Horror fans split on whether or not an iconic childhood favorite needs a gory remake

The Scooby-Doo gang
Image via WarnerMedia

Scooby-Doo is a childhood favorite that some fans watch even into adulthood. There’s a lasting charm hidden in Scooby‘s characters, canned laughter, and mysteries that always led to them finding the guy who would have gotten away with it if it weren’t for those meddling kids. One fan would love to see the cartoon come to life in a horror/comedy in the hands of Edgar Wright.

It has all the elements already built into it. After all, Velma, Daphne, Fred, Shaggy, and Scooby investigate haunted houses. Even though they usually find a living person behind the shenanigans, that leaves plenty of room for some real horror action without taking out the humor fans have come to expect in a Scooby story. Is this a good idea? Plans are already in the making, and the debate is getting rich.

One of the similarities between Shaun of the Dead and The Cabin in the Woods, besides the obvious that they are both horror comedies, is that zombies are attacking, an issue that the Scooby Gang has dealt with before. The problem with that is if taking after The Cabin in the Woods, are the main characters expendable? Do they start to die one by one, leaving us with Shaggy and Scooby to save the day?

Saturday Morning Mystery was made in 2012, and it told the story of four ghost hunters and a dog that identified itself as a parody of the Scooby toons. Meddling Kids is a 2017 novel that offers a grown-up version of the children’s story. In other words, it’s not like the idea hasn’t been done, and that’s what these two fans offered in their reply.

Of course, any potential filmmakers need to go all the way if they are going to introduce the comedy kids’ show to a whole new genre. Why did Scooby and Shaggy always have the munchies? It might go over a child’s head, but it didn’t miss the adults in the room.

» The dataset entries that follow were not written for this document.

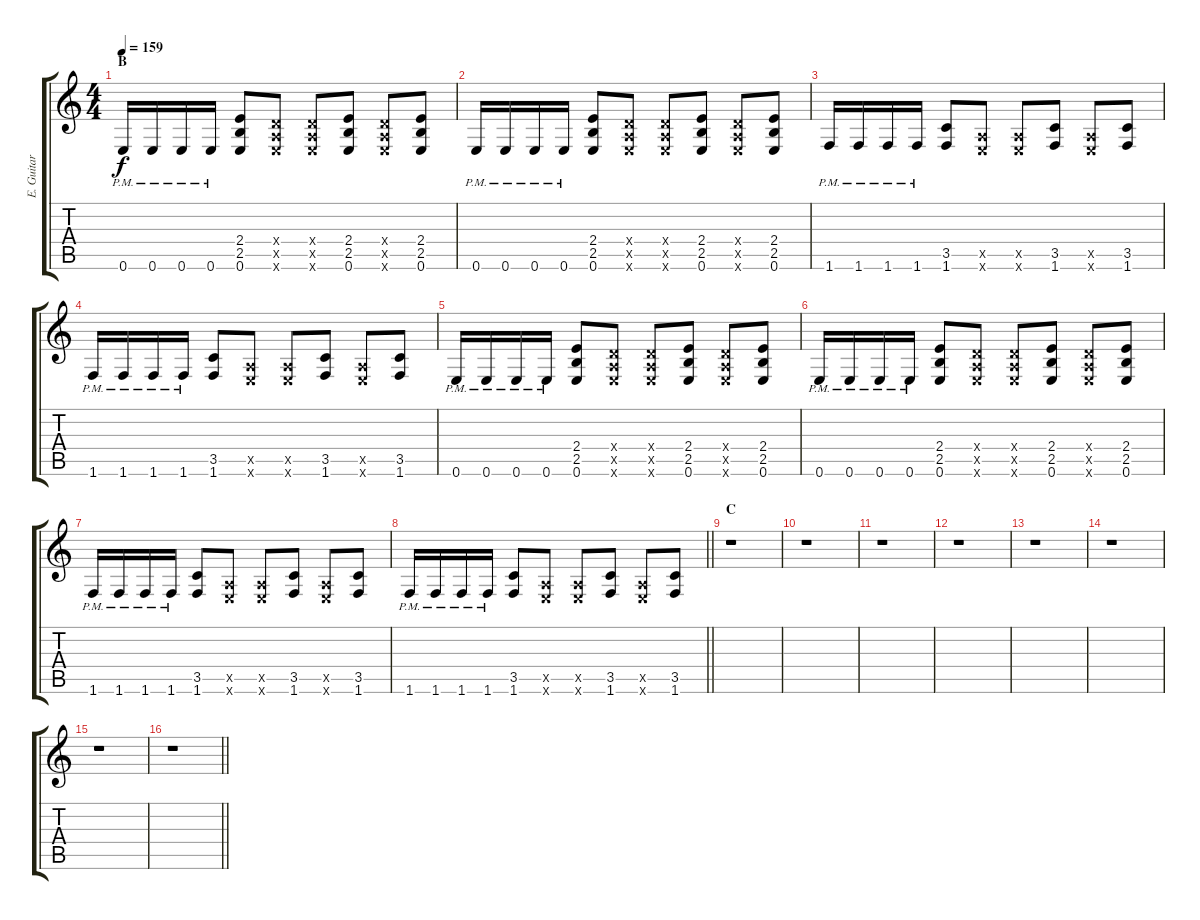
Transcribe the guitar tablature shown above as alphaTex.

\track ("E. Guitar I" "E. Guitar ") {instrument overdrivenguitar}
\staff {score tabs}
\tuning (E4 B3 G3 D3 A2 E2) {hide}
\ts (4 4)
\section ("" "B")
\tempo 159
\clef g2
\ks c
0.6{pm}.16{dy f} 0.6{pm}.16 0.6{pm}.16 0.6{pm}.16 (2.4 2.5 0.6).8 (0.4{x} 0.5{x} 0.6{x}).8 (0.4{x} 0.5{x} 0.6{x}).8 (2.4 2.5 0.6).8 (0.4{x} 0.5{x} 0.6{x}).8 (2.4 2.5 0.6).8 |
0.6{pm}.16 0.6{pm}.16 0.6{pm}.16 0.6{pm}.16 (2.4 2.5 0.6).8 (0.4{x} 0.5{x} 0.6{x}).8 (0.4{x} 0.5{x} 0.6{x}).8 (2.4 2.5 0.6).8 (0.4{x} 0.5{x} 0.6{x}).8 (2.4 2.5 0.6).8 |
1.6{pm}.16 1.6{pm}.16 1.6{pm}.16 1.6{pm}.16 (3.5 1.6).8 (0.5{x} 0.6{x}).8 (0.5{x} 0.6{x}).8 (3.5 1.6).8 (0.5{x} 0.6{x}).8 (3.5 1.6).8 |
1.6{pm}.16 1.6{pm}.16 1.6{pm}.16 1.6{pm}.16 (3.5 1.6).8 (0.5{x} 0.6{x}).8 (0.5{x} 0.6{x}).8 (3.5 1.6).8 (0.5{x} 0.6{x}).8 (3.5 1.6).8 |
0.6{pm}.16 0.6{pm}.16 0.6{pm}.16 0.6{pm}.16 (2.4 2.5 0.6).8 (0.4{x} 0.5{x} 0.6{x}).8 (0.4{x} 0.5{x} 0.6{x}).8 (2.4 2.5 0.6).8 (0.4{x} 0.5{x} 0.6{x}).8 (2.4 2.5 0.6).8 |
0.6{pm}.16 0.6{pm}.16 0.6{pm}.16 0.6{pm}.16 (2.4 2.5 0.6).8 (0.4{x} 0.5{x} 0.6{x}).8 (0.4{x} 0.5{x} 0.6{x}).8 (2.4 2.5 0.6).8 (0.4{x} 0.5{x} 0.6{x}).8 (2.4 2.5 0.6).8 |
1.6{pm}.16 1.6{pm}.16 1.6{pm}.16 1.6{pm}.16 (3.5 1.6).8 (0.5{x} 0.6{x}).8 (0.5{x} 0.6{x}).8 (3.5 1.6).8 (0.5{x} 0.6{x}).8 (3.5 1.6).8 |
\barLineRight lightlight
1.6{pm}.16 1.6{pm}.16 1.6{pm}.16 1.6{pm}.16 (3.5 1.6).8 (0.5{x} 0.6{x}).8 (0.5{x} 0.6{x}).8 (3.5 1.6).8 (0.5{x} 0.6{x}).8 (3.5 1.6).8 |
\section ("" "C")
r.1 |
r.1 |
r.1 |
r.1 |
r.1 |
r.1 |
r.1 |
\barLineRight lightlight
r.1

Someone eventually had to say it: Would they really go there? Would any of the leads get murdered? Of course, the other point is true, the haunted houses were rarely haunted and monsters were rarely actual monsters.

One fan couldn’t be more sure that it’s so easy. The writer lets the typewriter bang itself. The filmmaker simply walks onto the set and waves his magic wand. It all is so easy because of what the great ancestors of Mystery Inc. were able to pass down the line to future generations.

What would it take to get an actual scary Scooby Doo that goes beyond the 2002 version? Then again, maybe a Scooby-Doo reinvention is in the making.